Posted : 10/23/2011 2:08 pm

coca cola? Campbells soup? bread? Cake? Cookies? ice cream? You'll have to ask him. Maybe the little ones were spoiled. I think drinking coca cola has by far the biggest impact on my acne.

And does vitamin C give you acne or citrus fruits?

Quote
MemberMember
3
(@olympusmons)

Posted : 10/23/2011 3:10 pm

I always ate absolutely horribly as a kid! I was raised by my grandparents, and my grandpa would always take me out for a walk in the town and every 5min we stopped to buy me some jelly gums, chocolate bar, candy bar, cake, ice cream, and other kind of processed-packed-full-of-additives-sweets!!... And I also used to eat candies all day long, and a LOT! I mean, a BIG LOT! I don't even know how I always was just a little overweight and didn't get diabetes, really!

Yet I never got that much acne in my teen years. Got some mild acne a few times, that quickly vanished. But when I got my whole face burned, at the age of 18 (2 years ago) I got a really fragile facial skin, plus in the first months I smeared some full-of-chemicals-moisturizer over my face every 2 hours, like cement, and I got the next year always full of acne wounds all over my face. Then I discovered Wai Diet, which also taught me to wash face only with low mineral bottled water, and acne vanished completely in 2 weeks, and my skin went gradually becoming stronger and thicker (time also plays a role here, ofc) and also got rid of eczema, and a few months after starting diet never had dry and super sensitive facial skin again, which was always the main factor for my wide acne breakouts and some few eczemas.
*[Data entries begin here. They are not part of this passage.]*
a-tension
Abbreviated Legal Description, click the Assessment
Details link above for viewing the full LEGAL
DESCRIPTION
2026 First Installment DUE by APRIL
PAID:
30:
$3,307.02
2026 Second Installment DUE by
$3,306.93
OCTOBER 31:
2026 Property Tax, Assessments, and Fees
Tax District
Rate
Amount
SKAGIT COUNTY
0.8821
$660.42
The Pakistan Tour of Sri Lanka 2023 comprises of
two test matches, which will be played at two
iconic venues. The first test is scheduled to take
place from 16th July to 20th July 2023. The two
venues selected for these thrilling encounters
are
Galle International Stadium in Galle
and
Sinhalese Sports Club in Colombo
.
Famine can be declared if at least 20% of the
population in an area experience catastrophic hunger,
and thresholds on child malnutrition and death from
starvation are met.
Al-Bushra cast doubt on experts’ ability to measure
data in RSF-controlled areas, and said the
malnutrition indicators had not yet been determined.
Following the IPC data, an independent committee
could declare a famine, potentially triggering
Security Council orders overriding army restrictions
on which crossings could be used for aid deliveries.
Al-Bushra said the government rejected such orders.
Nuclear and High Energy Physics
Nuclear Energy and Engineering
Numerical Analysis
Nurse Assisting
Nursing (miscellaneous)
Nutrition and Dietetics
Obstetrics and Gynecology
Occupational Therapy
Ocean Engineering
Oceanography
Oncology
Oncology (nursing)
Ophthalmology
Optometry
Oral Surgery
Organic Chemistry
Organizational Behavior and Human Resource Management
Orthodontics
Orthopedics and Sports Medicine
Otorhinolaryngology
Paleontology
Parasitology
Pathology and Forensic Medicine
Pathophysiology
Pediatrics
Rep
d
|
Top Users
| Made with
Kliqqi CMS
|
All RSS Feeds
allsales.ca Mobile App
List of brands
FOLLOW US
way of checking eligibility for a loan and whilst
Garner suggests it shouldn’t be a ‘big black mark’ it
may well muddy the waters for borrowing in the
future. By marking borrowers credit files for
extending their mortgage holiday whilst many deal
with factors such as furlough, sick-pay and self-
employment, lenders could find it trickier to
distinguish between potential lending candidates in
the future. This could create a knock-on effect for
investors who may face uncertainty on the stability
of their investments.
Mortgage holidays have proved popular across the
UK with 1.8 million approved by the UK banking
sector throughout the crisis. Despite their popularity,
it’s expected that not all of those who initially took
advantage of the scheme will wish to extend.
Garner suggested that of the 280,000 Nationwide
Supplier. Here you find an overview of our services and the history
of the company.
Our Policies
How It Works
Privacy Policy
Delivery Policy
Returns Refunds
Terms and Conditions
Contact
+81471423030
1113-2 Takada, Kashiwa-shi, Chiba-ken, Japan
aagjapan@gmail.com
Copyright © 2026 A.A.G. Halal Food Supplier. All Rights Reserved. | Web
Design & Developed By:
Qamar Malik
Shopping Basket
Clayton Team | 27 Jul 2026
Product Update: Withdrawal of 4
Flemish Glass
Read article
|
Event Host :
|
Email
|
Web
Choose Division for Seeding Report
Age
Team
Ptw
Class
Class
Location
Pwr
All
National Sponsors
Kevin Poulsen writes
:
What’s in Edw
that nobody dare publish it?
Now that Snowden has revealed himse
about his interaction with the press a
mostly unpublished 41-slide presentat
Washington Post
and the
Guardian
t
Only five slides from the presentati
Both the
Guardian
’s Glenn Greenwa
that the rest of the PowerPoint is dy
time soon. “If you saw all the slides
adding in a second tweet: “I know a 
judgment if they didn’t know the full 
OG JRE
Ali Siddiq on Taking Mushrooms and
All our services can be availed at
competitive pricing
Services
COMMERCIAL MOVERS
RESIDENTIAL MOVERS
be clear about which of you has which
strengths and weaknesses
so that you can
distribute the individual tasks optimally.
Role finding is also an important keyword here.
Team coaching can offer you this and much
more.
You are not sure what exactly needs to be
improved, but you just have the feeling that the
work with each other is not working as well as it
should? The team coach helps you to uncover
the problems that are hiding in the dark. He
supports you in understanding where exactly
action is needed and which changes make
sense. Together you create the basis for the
But after all, it's clearly true that if you eat bad as a kid it will influence your body and health forever, so it can also make you more likely to have acne, just like a lot of other diseases. But in acne you're always at time to stop it forever if you cut out what causes it - (Wai) diet, no alcohol, no drugs/medicines, no (harsh) chemicals in your face, no harsh (tap) water in your face, not messing with hormones.

Quote
MemberMember
0
(@sdr-wellnesscoach)

Posted : 10/23/2011 3:14 pm

How about fresh vegetables, milk straight from the cow, home cooked meals everyday, ect... 16 kids and life on a farm does not give them many opportunities to enjoy soda/store bought junk foods, ect... And having a mother who didn't like kids made those opportunities even less. As for Vit C, oranges, orange juice, & Vit C supplements all do it for me. I'm not much of a fruit/vegetable eater so that's the only 3 things I've tried.

Quote
MemberMember
7
(@amy91)

Posted : 10/23/2011 3:24 pm

Oh my gosh, my diet as a child...... It was a disaster!! I did eat anything that has tons of sugars, carbs, fats and other unhealthy things. I would never eat enough veggies or fruits. It was "boring food" for me. PIzza and burgers every day, soda 2-3 times a day, chocolate bars,cakes and cupcakes. My skin was clear, so I had no idea what acne is. I've never been overweight tho ( no more than 125-130lbs).

I would never think that i'm goin' to suffer from skin problems , I'd love to go back and tell myself what I know now,lol. I guess my diet as a child played a huge role in my acne forming ( but I also have hormonal imbalance, and genetic factors).

It's just ridiculous how unhealthy foods are more delicious than healthy foods. And I'm having really miserable times now, when I have to avoid all of my fav foods.